Das Landratsamt muss eine Anfechtung gegen die Bürgermeisterwahl Weil der Stadt prüfen.

Weil der Stadt - Beim Landratsamt Böblingen liegt ein Widerspruch gegen die Weil der Städter Bürgermeisterwahlen am 2. und 16. August vor. Das bestätigt Benjamin Lutsch, der Sprecher des Landratsamts, unserer Zeitung. Helmut Epple, einer der neun Kandidaten, hat fristgerecht die Wahl angefochten. „Wir werden zeitnah über den Einspruch entscheiden“, kündigt Lutsch an.

 

Am 2. November sollte der Wahlsieger Christian Walter eigentlich als neuer Bürgermeister eingesetzt werden. Damit ist unklar, ob das möglich ist. Seine Arbeit wird er auf jeden Fall aufnehmen können, aber möglicherweise – falls das Verfahren dann noch läuft – zunächst als „Amtsverweser“. Damit hätte Walter zwar den Titel Bürgermeister, er hätte aber noch nicht alle Rechte. Zum Beispiel hätte er kein Stimmrecht im Gemeinderat.

Kampf für die Gleichstellung

„Wir prüfen die Vorwürfe und haben auch schon unsere Stellungnahme dazu abgegeben“, sagt Jürgen Brändle, der Hauptamtsleiter der Weiler Stadtverwaltung. Dass Helmut Epple Einspruch einlegen würde, hatten viele in Weil der Stadt erwartet. Er selbst sieht sich damit als Vorkämpfer für Gleichstellungsrechte. Zum Beispiel, schreibt er in seiner Begründung, widerspreche es dem Gleichbehandlungsgesetz, dass die Stadt sein Geburtsjahr veröffentlicht habe. „Das diskriminierte mich gegenüber jüngeren Bewerbern.“ Auch habe der spätere Wahlgewinner Christian Walter zu viele Wahlplakate aufgehängt.
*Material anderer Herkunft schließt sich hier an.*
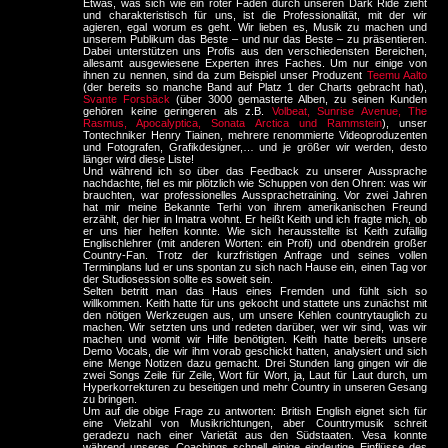
Etwas, was sich wie ein roter Faden durch unseren Dark Ride zieht
und charakteristisch für uns, ist die Professionalität, mit der wir
agieren, egal worum es geht. Wir lieben es, Musik zu machen und
unserem Publikum das Beste – und nur das Beste – zu präsentieren.
Dabei unterstützen uns Profis aus den verschiedensten Bereichen,
allesamt ausgewiesene Experten ihres Faches. Um nur einige von
ihnen zu nennen, sind da zum Beispiel unser Produzent
Teemu Aalto
(der bereits so manche Band auf Platz 1 der Charts gebracht hat),
Svante Forsbäck
(über 3000 gemasterte Alben, zu seinen Kunden
gehören keine geringeren als z.B.
Volbeat, Sunrise Avenue, The
Rasmus, Apocalyptica, Sonata Arctica und Rammstein
), unser
Tontechniker Henry Tiainen, mehrere renommierte Videoproduzenten
und Fotografen, Grafikdesigner,… und je größer wir werden, desto
länger wird diese Liste!
Und während ich so über das Feedback zu unserer Aussprache
nachdachte, fiel es mir plötzlich wie Schuppen von den Ohren: was wir
brauchten, war professionelles Aussprachetraining. Vor zwei Jahren
hat mir meine Bekannte Terhi von ihrem amerikanischen Freund
erzählt, der hier in Imatra wohnt. Er heißt Keith und ich fragte mich, ob
er uns hier helfen konnte. Wie sich herausstellte ist Keith zufällig
Englischlehrer (mit anderen Worten: ein Profi) und obendrein großer
Country-Fan. Trotz der kurzfristigen Anfrage und seines vollen
Terminplans lud er uns spontan zu sich nach Hause ein, einen Tag vor
der Studiosession sollte es soweit sein.
Selten betritt man das Haus eines Fremden und fühlt sich so
willkommen. Keith hatte für uns gekocht und stattete uns zunächst mit
den nötigen Werkzeugen aus, um unsere Kehlen countrytauglich zu
machen. Wir setzten uns und redeten darüber, wer wir sind, was wir
machen und womit wir Hilfe benötigten. Keith hatte bereits unsere
Demo Vocals, die wir ihm vorab geschickt hatten, analysiert und sich
eine Menge Notizen dazu gemacht. Drei Stunden lang gingen wir die
zwei Songs Zeile für Zeile, Wort für Wort, ja, Laut für Laut durch, um
Hyperkorrekturen zu beseitigen und mehr Country in unseren Gesang
zu bringen.
Um auf die obige Frage zu antworten: British English eignet sich für
eine Vielzahl von Musikrichtungen, aber Countrymusik schreit
geradezu nach einer Varietät aus den Südstaaten. Vesa konnte
während unseres Coachings schnell einige eindeutige Einflüsse des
Außerdem habe Walter Wahlkampf auf Spielplätzen gemacht, was diese zweckentfremde. Und die Stadtverwaltung habe ihm Informationen vorenthalten, was ihn in seinem Wahlkampf behindert habe, sagt Epple.

Ob er sich damit in Wahrheit nur selbst profilieren will? Helmut Epple, früherer Arzt und heutiger Privatier mit Wohnsitz in Weissach-Flacht widerspricht im Gespräch mit unserer Zeitung: „Das ist nach Rutesheim erst die zweite Bürgermeister-Klage“, sagt er. „Es geht mir um Weil der Stadt, nicht um persönliche Animositäten.“

In der Tat erinnern die Vorgänge an Rutesheim. Schon bei der dortigen Bürgermeisterwahl im Februar 2018 war Helmut Epple angetreten, dann unterlegen. Und dann hatte er die Wahl angefochten. Auch Susanne Dornes war deshalb zunächst nur Amtsverweserin und konnte erst 15 Monate nach ihrem Amtsbeginn als Bürgermeisterin eingesetzt werden, nachdem das Verwaltungsgericht die Anfechtung abgewiesen hatte.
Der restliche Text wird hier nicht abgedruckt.